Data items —
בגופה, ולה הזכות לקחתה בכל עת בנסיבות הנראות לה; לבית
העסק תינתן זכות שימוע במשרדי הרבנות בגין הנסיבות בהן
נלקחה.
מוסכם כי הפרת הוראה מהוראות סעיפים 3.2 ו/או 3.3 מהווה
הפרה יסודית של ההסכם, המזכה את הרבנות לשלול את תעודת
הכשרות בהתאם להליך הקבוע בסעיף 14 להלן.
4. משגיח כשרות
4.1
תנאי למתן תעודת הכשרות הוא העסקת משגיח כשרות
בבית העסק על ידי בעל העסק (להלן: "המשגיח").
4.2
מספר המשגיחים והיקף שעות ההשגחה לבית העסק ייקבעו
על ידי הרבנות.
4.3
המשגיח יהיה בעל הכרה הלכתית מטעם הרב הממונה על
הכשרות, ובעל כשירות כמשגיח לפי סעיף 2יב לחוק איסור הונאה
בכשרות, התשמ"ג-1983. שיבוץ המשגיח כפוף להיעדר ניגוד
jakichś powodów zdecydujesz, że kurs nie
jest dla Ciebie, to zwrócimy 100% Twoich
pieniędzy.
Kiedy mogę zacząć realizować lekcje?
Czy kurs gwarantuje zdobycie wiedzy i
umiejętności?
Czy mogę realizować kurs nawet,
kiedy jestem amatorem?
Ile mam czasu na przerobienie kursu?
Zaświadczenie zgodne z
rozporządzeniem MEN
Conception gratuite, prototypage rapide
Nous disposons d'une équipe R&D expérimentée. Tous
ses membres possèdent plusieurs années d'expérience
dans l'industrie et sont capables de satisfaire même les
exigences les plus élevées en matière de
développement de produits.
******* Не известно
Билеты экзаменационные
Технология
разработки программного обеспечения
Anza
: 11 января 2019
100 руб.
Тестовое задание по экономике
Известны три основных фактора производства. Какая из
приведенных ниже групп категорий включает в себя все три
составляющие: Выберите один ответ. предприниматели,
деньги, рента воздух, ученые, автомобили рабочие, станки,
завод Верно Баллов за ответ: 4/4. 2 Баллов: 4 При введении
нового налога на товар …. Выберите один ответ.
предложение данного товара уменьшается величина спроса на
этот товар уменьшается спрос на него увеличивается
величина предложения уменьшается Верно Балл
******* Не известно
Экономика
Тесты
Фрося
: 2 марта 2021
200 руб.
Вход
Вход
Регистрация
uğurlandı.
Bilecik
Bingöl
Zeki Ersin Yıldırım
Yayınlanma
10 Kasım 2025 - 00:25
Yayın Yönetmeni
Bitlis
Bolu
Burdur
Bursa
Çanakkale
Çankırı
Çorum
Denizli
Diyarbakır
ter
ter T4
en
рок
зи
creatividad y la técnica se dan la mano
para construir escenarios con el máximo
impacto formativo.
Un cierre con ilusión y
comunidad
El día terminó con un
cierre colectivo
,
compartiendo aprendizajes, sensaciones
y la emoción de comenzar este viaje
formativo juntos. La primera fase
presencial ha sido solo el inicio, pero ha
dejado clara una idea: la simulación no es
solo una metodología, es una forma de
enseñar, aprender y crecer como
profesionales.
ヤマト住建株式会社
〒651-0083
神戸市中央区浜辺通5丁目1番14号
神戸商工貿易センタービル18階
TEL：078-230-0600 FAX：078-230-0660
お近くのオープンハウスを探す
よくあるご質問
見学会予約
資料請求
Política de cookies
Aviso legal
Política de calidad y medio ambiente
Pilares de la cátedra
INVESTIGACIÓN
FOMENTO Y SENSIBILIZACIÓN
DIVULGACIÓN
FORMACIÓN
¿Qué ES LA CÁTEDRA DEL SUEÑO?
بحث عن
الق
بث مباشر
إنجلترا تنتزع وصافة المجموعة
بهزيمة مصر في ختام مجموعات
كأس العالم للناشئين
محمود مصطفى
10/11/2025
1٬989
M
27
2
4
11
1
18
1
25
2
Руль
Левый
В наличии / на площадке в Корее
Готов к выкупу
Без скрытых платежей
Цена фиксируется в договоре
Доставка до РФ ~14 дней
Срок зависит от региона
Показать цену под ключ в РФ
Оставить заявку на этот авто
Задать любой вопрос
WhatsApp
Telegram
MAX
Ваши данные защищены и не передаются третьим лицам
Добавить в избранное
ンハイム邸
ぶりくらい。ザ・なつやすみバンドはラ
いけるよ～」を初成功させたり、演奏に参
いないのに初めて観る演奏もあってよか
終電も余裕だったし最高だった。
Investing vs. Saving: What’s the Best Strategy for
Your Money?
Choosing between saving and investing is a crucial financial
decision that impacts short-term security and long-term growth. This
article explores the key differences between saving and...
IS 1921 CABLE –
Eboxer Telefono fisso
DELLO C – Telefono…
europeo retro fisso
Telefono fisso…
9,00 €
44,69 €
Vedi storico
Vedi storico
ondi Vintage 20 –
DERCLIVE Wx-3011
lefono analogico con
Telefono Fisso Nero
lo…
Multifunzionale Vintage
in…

Problem details — Reproduce, word for word, all of the entries above.

Answer area —
בגופה, ולה הזכות לקחתה בכל עת בנסיבות הנראות לה; לבית
העסק תינתן זכות שימוע במשרדי הרבנות בגין הנסיבות בהן
נלקחה.
מוסכם כי הפרת הוראה מהוראות סעיפים 3.2 ו/או 3.3 מהווה
הפרה יסודית של ההסכם, המזכה את הרבנות לשלול את תעודת
הכשרות בהתאם להליך הקבוע בסעיף 14 להלן.
4. משגיח כשרות
4.1
תנאי למתן תעודת הכשרות הוא העסקת משגיח כשרות
בבית העסק על ידי בעל העסק (להלן: "המשגיח").
4.2
מספר המשגיחים והיקף שעות ההשגחה לבית העסק ייקבעו
על ידי הרבנות.
4.3
המשגיח יהיה בעל הכרה הלכתית מטעם הרב הממונה על
הכשרות, ובעל כשירות כמשגיח לפי סעיף 2יב לחוק איסור הונאה
בכשרות, התשמ"ג-1983. שיבוץ המשגיח כפוף להיעדר ניגוד
jakichś powodów zdecydujesz, że kurs nie
jest dla Ciebie, to zwrócimy 100% Twoich
pieniędzy.
Kiedy mogę zacząć realizować lekcje?
Czy kurs gwarantuje zdobycie wiedzy i
umiejętności?
Czy mogę realizować kurs nawet,
kiedy jestem amatorem?
Ile mam czasu na przerobienie kursu?
Zaświadczenie zgodne z
rozporządzeniem MEN
Conception gratuite, prototypage rapide
Nous disposons d'une équipe R&D expérimentée. Tous
ses membres possèdent plusieurs années d'expérience
dans l'industrie et sont capables de satisfaire même les
exigences les plus élevées en matière de
développement de produits.
******* Не известно
Билеты экзаменационные
Технология
разработки программного обеспечения
Anza
: 11 января 2019
100 руб.
Тестовое задание по экономике
Известны три основных фактора производства. Какая из
приведенных ниже групп категорий включает в себя все три
составляющие: Выберите один ответ. предприниматели,
деньги, рента воздух, ученые, автомобили рабочие, станки,
завод Верно Баллов за ответ: 4/4. 2 Баллов: 4 При введении
нового налога на товар …. Выберите один ответ.
предложение данного товара уменьшается величина спроса на
этот товар уменьшается спрос на него увеличивается
величина предложения уменьшается Верно Балл
******* Не известно
Экономика
Тесты
Фрося
: 2 марта 2021
200 руб.
Вход
Вход
Регистрация
uğurlandı.
Bilecik
Bingöl
Zeki Ersin Yıldırım
Yayınlanma
10 Kasım 2025 - 00:25
Yayın Yönetmeni
Bitlis
Bolu
Burdur
Bursa
Çanakkale
Çankırı
Çorum
Denizli
Diyarbakır
ter
ter T4
en
рок
зи
creatividad y la técnica se dan la mano
para construir escenarios con el máximo
impacto formativo.
Un cierre con ilusión y
comunidad
El día terminó con un
cierre colectivo
,
compartiendo aprendizajes, sensaciones
y la emoción de comenzar este viaje
formativo juntos. La primera fase
presencial ha sido solo el inicio, pero ha
dejado clara una idea: la simulación no es
solo una metodología, es una forma de
enseñar, aprender y crecer como
profesionales.
ヤマト住建株式会社
〒651-0083
神戸市中央区浜辺通5丁目1番14号
神戸商工貿易センタービル18階
TEL：078-230-0600 FAX：078-230-0660
お近くのオープンハウスを探す
よくあるご質問
見学会予約
資料請求
Política de cookies
Aviso legal
Política de calidad y medio ambiente
Pilares de la cátedra
INVESTIGACIÓN
FOMENTO Y SENSIBILIZACIÓN
DIVULGACIÓN
FORMACIÓN
¿Qué ES LA CÁTEDRA DEL SUEÑO?
بحث عن
الق
بث مباشر
إنجلترا تنتزع وصافة المجموعة
بهزيمة مصر في ختام مجموعات
كأس العالم للناشئين
محمود مصطفى
10/11/2025
1٬989
M
27
2
4
11
1
18
1
25
2
Руль
Левый
В наличии / на площадке в Корее
Готов к выкупу
Без скрытых платежей
Цена фиксируется в договоре
Доставка до РФ ~14 дней
Срок зависит от региона
Показать цену под ключ в РФ
Оставить заявку на этот авто
Задать любой вопрос
WhatsApp
Telegram
MAX
Ваши данные защищены и не передаются третьим лицам
Добавить в избранное
ンハイム邸
ぶりくらい。ザ・なつやすみバンドはラ
いけるよ～」を初成功させたり、演奏に参
いないのに初めて観る演奏もあってよか
終電も余裕だったし最高だった。
Investing vs. Saving: What’s the Best Strategy for
Your Money?
Choosing between saving and investing is a crucial financial
decision that impacts short-term security and long-term growth. This
article explores the key differences between saving and...
IS 1921 CABLE –
Eboxer Telefono fisso
DELLO C – Telefono…
europeo retro fisso
Telefono fisso…
9,00 €
44,69 €
Vedi storico
Vedi storico
ondi Vintage 20 –
DERCLIVE Wx-3011
lefono analogico con
Telefono Fisso Nero
lo…
Multifunzionale Vintage
in…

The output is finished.